First, the silica-based shell, or frustule, is a rigid structure that helps by providing micro-habitats for holding onto microbes, water, air pockets, and nutrients. These structures greatly improve a soils ability to absorb and retain water and fertilizers even when the diatom is not living and the frustule may be just an empty shell.
Secondly, diatoms can produce exudate biofilms that work like a glue to help bind and aggregate soil particles which further helps retain moisture and organic matter in the soil.
Both of these benefits to soil structure will lead to a soil that can help crops be more efficient with resources like water, organic matter, and fertilizers.
Silicon Cycling:
One of the most significant contributions to the soil system that diatoms make is the role they play in silica cycling; however, this is also an area with significant knowledge gaps. Diatoms process dissolved silica (that is not biologically available to all plants) into a biogenic silica to form their frustules. Some other organisms including some fungi and plants, have this ability to build and accumulate biogenic silica in tissues as well, but others rely on the weathering of biogenic silica sinks in the soil to supply this necessary element. A cycling biomass of diatoms in the soil can act as that as a reservoir of this needed element in your soil.
Plants with the opportunity to incorporate more silicon develop greater structural rigidity, reduced lodging susceptibility, and improves resistance to biotic and abiotic stresses. Anecdotally we have seen this in the form of massive stem diameter in both cannabis and tomato crops grown with Fish Brew Bold FLO.

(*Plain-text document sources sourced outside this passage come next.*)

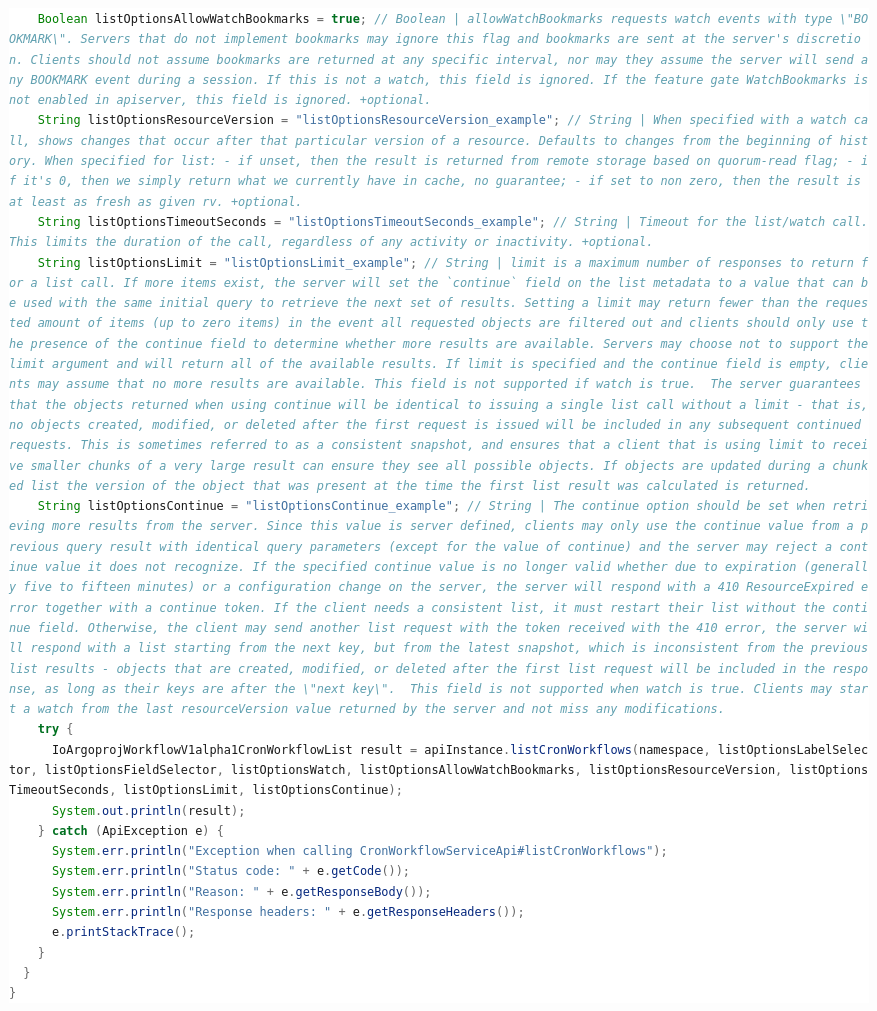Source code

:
 ```java
    Boolean listOptionsAllowWatchBookmarks = true; // Boolean | allowWatchBookmarks requests watch events with type \"BOOKMARK\". Servers that do not implement bookmarks may ignore this flag and bookmarks are sent at the server's discretion. Clients should not assume bookmarks are returned at any specific interval, nor may they assume the server will send any BOOKMARK event during a session. If this is not a watch, this field is ignored. If the feature gate WatchBookmarks is not enabled in apiserver, this field is ignored. +optional.
    String listOptionsResourceVersion = "listOptionsResourceVersion_example"; // String | When specified with a watch call, shows changes that occur after that particular version of a resource. Defaults to changes from the beginning of history. When specified for list: - if unset, then the result is returned from remote storage based on quorum-read flag; - if it's 0, then we simply return what we currently have in cache, no guarantee; - if set to non zero, then the result is at least as fresh as given rv. +optional.
    String listOptionsTimeoutSeconds = "listOptionsTimeoutSeconds_example"; // String | Timeout for the list/watch call. This limits the duration of the call, regardless of any activity or inactivity. +optional.
    String listOptionsLimit = "listOptionsLimit_example"; // String | limit is a maximum number of responses to return for a list call. If more items exist, the server will set the `continue` field on the list metadata to a value that can be used with the same initial query to retrieve the next set of results. Setting a limit may return fewer than the requested amount of items (up to zero items) in the event all requested objects are filtered out and clients should only use the presence of the continue field to determine whether more results are available. Servers may choose not to support the limit argument and will return all of the available results. If limit is specified and the continue field is empty, clients may assume that no more results are available. This field is not supported if watch is true.  The server guarantees that the objects returned when using continue will be identical to issuing a single list call without a limit - that is, no objects created, modified, or deleted after the first request is issued will be included in any subsequent continued requests. This is sometimes referred to as a consistent snapshot, and ensures that a client that is using limit to receive smaller chunks of a very large result can ensure they see all possible objects. If objects are updated during a chunked list the version of the object that was present at the time the first list result was calculated is returned.
    String listOptionsContinue = "listOptionsContinue_example"; // String | The continue option should be set when retrieving more results from the server. Since this value is server defined, clients may only use the continue value from a previous query result with identical query parameters (except for the value of continue) and the server may reject a continue value it does not recognize. If the specified continue value is no longer valid whether due to expiration (generally five to fifteen minutes) or a configuration change on the server, the server will respond with a 410 ResourceExpired error together with a continue token. If the client needs a consistent list, it must restart their list without the continue field. Otherwise, the client may send another list request with the token received with the 410 error, the server will respond with a list starting from the next key, but from the latest snapshot, which is inconsistent from the previous list results - objects that are created, modified, or deleted after the first list request will be included in the response, as long as their keys are after the \"next key\".  This field is not supported when watch is true. Clients may start a watch from the last resourceVersion value returned by the server and not miss any modifications.
    try {
      IoArgoprojWorkflowV1alpha1CronWorkflowList result = apiInstance.listCronWorkflows(namespace, listOptionsLabelSelector, listOptionsFieldSelector, listOptionsWatch, listOptionsAllowWatchBookmarks, listOptionsResourceVersion, listOptionsTimeoutSeconds, listOptionsLimit, listOptionsContinue);
      System.out.println(result);
    } catch (ApiException e) {
      System.err.println("Exception when calling CronWorkflowServiceApi#listCronWorkflows");
      System.err.println("Status code: " + e.getCode());
      System.err.println("Reason: " + e.getResponseBody());
      System.err.println("Response headers: " + e.getResponseHeaders());
      e.printStackTrace();
    }
  }
}
```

There is even research that indicates that the level of biogenic silica can influence the bioavailability of potassium stores in soils by influencing the complex soil particle ion interactions. The results suggest that addition of biogenic silica, like that found in diatom shells, free up previously soil-bound and unaccounted for potassium.
Wrapping up: The Diatom Advantage
Diatoms may be microscopic but their impact on soil health is anything but small. These remarkable organisms can deliver multiple benefits simultaneously by jumpstarting the soil food web as a primary producer, cycling silica, and improving soil structure.
Incorporating diatom-rich amendments into your soil strategy is about building a more functional, self-sustaining soil system that can lower fertilizer costs and decrease uncertainty.